## Work required
Rewrite everything from the start of the listing down to and including the line that contains "Favourite K-Pop Video", swapping "Pos." for "Position" and leaving the rest untouched.

[Dataset records]

_ _ _ _ _

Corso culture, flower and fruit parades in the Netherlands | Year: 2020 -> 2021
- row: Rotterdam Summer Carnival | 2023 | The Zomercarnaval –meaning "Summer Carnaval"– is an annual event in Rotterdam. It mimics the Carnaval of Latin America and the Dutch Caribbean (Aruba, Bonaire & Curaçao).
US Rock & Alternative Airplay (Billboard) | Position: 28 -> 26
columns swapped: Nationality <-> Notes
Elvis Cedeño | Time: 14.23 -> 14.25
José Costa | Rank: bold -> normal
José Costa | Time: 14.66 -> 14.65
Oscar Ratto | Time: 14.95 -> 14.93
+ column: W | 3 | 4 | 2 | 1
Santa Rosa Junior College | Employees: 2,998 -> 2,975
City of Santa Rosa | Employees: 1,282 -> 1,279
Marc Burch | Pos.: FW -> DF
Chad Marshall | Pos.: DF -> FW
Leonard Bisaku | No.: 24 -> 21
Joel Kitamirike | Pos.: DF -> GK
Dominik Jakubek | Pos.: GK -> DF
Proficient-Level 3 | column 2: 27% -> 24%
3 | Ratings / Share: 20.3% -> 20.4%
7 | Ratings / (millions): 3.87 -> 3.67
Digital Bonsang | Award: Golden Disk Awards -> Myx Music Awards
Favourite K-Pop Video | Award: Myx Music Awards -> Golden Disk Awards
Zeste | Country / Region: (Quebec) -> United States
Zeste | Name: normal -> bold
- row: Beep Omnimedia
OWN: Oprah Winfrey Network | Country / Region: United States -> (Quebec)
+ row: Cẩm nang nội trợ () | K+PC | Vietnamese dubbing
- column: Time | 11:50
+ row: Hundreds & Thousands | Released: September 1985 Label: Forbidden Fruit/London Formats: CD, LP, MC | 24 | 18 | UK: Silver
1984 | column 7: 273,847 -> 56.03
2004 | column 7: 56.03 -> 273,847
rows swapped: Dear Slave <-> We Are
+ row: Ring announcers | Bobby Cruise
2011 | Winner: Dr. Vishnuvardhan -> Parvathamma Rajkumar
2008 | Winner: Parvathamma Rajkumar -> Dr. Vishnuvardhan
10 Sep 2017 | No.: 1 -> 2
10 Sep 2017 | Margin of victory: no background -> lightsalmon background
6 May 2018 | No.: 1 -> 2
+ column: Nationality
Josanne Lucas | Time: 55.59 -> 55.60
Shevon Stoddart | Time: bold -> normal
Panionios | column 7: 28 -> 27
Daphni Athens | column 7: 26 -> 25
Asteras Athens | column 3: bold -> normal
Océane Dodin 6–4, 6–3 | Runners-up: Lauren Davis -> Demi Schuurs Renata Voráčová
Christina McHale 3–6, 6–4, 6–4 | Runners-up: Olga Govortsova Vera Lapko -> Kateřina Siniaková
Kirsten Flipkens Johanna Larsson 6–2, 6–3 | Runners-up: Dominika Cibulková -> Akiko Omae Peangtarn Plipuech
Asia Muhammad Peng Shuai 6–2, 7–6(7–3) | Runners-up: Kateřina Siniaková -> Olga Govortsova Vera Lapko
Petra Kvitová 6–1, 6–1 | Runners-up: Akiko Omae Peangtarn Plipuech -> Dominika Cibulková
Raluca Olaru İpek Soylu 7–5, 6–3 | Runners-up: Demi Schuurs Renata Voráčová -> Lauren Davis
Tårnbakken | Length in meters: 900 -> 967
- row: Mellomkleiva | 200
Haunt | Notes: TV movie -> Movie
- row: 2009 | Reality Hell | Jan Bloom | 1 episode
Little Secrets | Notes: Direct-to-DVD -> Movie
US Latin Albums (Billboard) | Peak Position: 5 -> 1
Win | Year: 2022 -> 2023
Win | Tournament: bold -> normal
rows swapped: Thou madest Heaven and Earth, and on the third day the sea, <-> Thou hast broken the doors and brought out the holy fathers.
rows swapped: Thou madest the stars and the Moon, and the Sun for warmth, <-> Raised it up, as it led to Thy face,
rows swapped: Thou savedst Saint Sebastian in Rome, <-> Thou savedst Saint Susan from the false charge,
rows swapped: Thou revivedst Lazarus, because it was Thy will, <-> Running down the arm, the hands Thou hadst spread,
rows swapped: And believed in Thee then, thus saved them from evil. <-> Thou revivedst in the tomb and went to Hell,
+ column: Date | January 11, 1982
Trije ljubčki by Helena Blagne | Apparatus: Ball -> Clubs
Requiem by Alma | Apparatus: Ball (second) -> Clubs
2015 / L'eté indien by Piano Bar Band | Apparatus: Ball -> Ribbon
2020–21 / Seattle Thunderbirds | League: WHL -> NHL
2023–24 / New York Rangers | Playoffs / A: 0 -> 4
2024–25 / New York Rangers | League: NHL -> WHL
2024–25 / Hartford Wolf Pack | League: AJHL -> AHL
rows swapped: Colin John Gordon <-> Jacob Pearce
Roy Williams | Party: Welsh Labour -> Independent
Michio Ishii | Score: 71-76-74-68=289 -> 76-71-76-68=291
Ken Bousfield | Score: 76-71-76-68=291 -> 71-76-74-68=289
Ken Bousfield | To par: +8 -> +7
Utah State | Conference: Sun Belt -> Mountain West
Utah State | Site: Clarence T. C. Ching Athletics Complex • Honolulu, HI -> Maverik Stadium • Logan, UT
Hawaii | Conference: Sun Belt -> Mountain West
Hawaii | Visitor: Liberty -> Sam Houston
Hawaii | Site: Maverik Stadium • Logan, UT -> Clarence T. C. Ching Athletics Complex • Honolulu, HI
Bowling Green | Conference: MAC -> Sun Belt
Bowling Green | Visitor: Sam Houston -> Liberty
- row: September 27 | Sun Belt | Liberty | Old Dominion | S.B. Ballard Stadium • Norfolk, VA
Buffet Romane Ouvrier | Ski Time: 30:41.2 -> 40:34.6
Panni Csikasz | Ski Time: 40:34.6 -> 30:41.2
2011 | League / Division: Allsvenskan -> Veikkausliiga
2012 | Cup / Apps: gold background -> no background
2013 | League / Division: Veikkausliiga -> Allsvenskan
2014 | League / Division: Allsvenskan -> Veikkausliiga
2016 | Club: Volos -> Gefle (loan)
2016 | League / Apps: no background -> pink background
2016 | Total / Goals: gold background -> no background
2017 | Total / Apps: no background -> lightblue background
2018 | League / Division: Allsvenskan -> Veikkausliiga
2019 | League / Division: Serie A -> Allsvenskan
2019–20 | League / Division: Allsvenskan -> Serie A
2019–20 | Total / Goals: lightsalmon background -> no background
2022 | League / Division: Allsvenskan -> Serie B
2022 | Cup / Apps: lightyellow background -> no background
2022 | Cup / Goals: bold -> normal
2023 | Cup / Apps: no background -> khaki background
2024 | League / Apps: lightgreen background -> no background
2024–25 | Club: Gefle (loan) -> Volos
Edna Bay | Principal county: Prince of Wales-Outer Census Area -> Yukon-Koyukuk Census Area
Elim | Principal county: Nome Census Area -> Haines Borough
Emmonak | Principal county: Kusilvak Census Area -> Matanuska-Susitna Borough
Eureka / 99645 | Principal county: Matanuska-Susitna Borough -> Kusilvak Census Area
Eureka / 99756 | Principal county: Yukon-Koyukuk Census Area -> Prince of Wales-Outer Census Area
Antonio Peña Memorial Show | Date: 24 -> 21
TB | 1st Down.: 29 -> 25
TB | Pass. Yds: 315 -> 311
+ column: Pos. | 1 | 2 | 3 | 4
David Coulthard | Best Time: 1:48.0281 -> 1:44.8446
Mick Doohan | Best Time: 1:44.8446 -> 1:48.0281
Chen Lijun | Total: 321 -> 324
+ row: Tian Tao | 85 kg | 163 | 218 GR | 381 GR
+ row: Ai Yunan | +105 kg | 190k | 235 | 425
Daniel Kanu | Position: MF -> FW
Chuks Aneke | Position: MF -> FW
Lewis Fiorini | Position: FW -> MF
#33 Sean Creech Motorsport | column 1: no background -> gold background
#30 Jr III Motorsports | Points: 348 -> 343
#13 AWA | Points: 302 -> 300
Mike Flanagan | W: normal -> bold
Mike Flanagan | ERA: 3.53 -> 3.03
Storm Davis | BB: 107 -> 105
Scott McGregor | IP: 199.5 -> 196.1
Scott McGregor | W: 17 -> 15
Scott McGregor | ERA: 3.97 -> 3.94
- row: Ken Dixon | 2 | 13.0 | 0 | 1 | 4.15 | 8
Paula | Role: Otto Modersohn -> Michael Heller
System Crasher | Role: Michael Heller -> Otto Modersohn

_ _ _ _ _

## Final result
Corso culture, flower and fruit parades in the Netherlands | Year: 2020 -> 2021
- row: Rotterdam Summer Carnival | 2023 | The Zomercarnaval –meaning "Summer Carnaval"– is an annual event in Rotterdam. It mimics the Carnaval of Latin America and the Dutch Caribbean (Aruba, Bonaire & Curaçao).
US Rock & Alternative Airplay (Billboard) | Position: 28 -> 26
columns swapped: Nationality <-> Notes
Elvis Cedeño | Time: 14.23 -> 14.25
José Costa | Rank: bold -> normal
José Costa | Time: 14.66 -> 14.65
Oscar Ratto | Time: 14.95 -> 14.93
+ column: W | 3 | 4 | 2 | 1
Santa Rosa Junior College | Employees: 2,998 -> 2,975
City of Santa Rosa | Employees: 1,282 -> 1,279
Marc Burch | Position: FW -> DF
Chad Marshall | Position: DF -> FW
Leonard Bisaku | No.: 24 -> 21
Joel Kitamirike | Position: DF -> GK
Dominik Jakubek | Position: GK -> DF
Proficient-Level 3 | column 2: 27% -> 24%
3 | Ratings / Share: 20.3% -> 20.4%
7 | Ratings / (millions): 3.87 -> 3.67
Digital Bonsang | Award: Golden Disk Awards -> Myx Music Awards
Favourite K-Pop Video | Award: Myx Music Awards -> Golden Disk Awards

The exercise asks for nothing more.